— TUJUAN LATIHAN —
Bisakah Anda mencetak ulang seluruh teks tentang pemulihan bencana pada Kubernetes tanpa mengubah satu kata pun?

— TEKS YANG DITAMPILKAN —
Recovering Services, Cluster State, and Dependencies
Disaster Recovery and Business Continuity
Disaster recovery dan business continuity untuk Kubernetes backend services: RPO, RTO, backup, restore, multi-AZ, multi-region awareness, cluster rebuild, GitOps recovery, secret recovery, dependency recovery, dan DR runbook.
Part 091 — Disaster Recovery and Business Continuity
1. Tujuan Part Ini
Part ini membahas Disaster Recovery (DR) dan Business Continuity (BCP) untuk backend services yang berjalan di Kubernetes.

Entri data tersimpan
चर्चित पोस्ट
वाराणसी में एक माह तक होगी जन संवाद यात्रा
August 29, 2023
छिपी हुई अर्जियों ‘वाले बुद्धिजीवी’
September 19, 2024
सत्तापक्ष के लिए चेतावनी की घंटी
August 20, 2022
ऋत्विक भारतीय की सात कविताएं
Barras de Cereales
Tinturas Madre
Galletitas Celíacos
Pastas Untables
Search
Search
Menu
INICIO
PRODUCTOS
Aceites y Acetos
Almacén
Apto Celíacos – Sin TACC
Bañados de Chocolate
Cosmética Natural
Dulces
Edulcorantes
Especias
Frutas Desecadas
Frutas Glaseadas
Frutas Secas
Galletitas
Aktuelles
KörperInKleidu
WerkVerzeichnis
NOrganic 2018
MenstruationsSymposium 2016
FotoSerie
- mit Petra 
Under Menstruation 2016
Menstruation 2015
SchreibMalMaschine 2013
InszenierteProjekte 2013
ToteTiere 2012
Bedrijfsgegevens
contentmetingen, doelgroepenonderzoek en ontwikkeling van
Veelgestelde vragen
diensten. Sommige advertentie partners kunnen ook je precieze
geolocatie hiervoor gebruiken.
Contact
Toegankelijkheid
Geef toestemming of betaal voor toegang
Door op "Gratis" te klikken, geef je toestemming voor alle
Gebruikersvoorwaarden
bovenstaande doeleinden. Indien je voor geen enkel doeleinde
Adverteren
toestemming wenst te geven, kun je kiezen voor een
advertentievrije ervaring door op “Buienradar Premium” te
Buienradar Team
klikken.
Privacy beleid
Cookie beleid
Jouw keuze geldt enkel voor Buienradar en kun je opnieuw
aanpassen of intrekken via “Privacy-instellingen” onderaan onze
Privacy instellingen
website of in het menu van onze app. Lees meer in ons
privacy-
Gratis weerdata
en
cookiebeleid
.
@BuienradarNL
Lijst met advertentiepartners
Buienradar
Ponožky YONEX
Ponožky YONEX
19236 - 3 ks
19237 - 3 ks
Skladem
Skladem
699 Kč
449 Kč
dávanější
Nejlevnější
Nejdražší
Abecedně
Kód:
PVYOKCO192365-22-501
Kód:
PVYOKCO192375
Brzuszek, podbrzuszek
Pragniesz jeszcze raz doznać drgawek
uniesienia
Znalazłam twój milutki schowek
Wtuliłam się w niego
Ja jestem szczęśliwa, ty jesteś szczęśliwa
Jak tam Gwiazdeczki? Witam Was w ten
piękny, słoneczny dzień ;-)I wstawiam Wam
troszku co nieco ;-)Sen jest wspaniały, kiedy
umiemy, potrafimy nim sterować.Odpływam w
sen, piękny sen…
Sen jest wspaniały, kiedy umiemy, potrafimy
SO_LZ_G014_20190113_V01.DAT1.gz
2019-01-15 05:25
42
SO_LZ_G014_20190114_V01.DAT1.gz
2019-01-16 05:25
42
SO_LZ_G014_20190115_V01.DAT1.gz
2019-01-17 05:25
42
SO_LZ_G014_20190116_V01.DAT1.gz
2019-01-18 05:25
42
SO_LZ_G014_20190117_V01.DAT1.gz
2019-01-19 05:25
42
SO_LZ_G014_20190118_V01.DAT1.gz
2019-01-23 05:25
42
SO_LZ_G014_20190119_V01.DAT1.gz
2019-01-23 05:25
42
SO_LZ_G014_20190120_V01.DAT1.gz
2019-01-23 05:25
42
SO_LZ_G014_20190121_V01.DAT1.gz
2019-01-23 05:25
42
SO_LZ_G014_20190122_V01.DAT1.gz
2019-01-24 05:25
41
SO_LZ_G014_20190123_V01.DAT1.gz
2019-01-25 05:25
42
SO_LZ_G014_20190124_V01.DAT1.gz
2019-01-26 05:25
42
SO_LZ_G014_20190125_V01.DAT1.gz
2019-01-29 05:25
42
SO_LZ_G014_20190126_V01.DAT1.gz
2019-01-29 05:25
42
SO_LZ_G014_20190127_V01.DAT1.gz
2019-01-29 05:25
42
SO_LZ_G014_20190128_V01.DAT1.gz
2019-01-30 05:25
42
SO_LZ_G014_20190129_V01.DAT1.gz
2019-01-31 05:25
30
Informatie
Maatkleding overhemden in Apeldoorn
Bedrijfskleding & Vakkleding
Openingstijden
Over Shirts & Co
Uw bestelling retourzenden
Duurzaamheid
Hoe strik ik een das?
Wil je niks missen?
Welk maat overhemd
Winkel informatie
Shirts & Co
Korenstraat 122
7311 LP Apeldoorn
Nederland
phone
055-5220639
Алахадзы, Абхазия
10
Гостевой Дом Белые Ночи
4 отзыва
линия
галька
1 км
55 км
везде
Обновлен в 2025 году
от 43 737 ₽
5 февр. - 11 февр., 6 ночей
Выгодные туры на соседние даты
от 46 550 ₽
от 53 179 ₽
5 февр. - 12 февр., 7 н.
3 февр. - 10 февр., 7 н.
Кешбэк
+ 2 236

— PENYELESAIAN MASALAH —
Recovering Services, Cluster State, and Dependencies
Disaster Recovery and Business Continuity
Disaster recovery dan business continuity untuk Kubernetes backend services: RPO, RTO, backup, restore, multi-AZ, multi-region awareness, cluster rebuild, GitOps recovery, secret recovery, dependency recovery, dan DR runbook.
Part 091 — Disaster Recovery and Business Continuity
1. Tujuan Part Ini
Part ini membahas Disaster Recovery (DR) dan Business Continuity (BCP) untuk backend services yang berjalan di Kubernetes.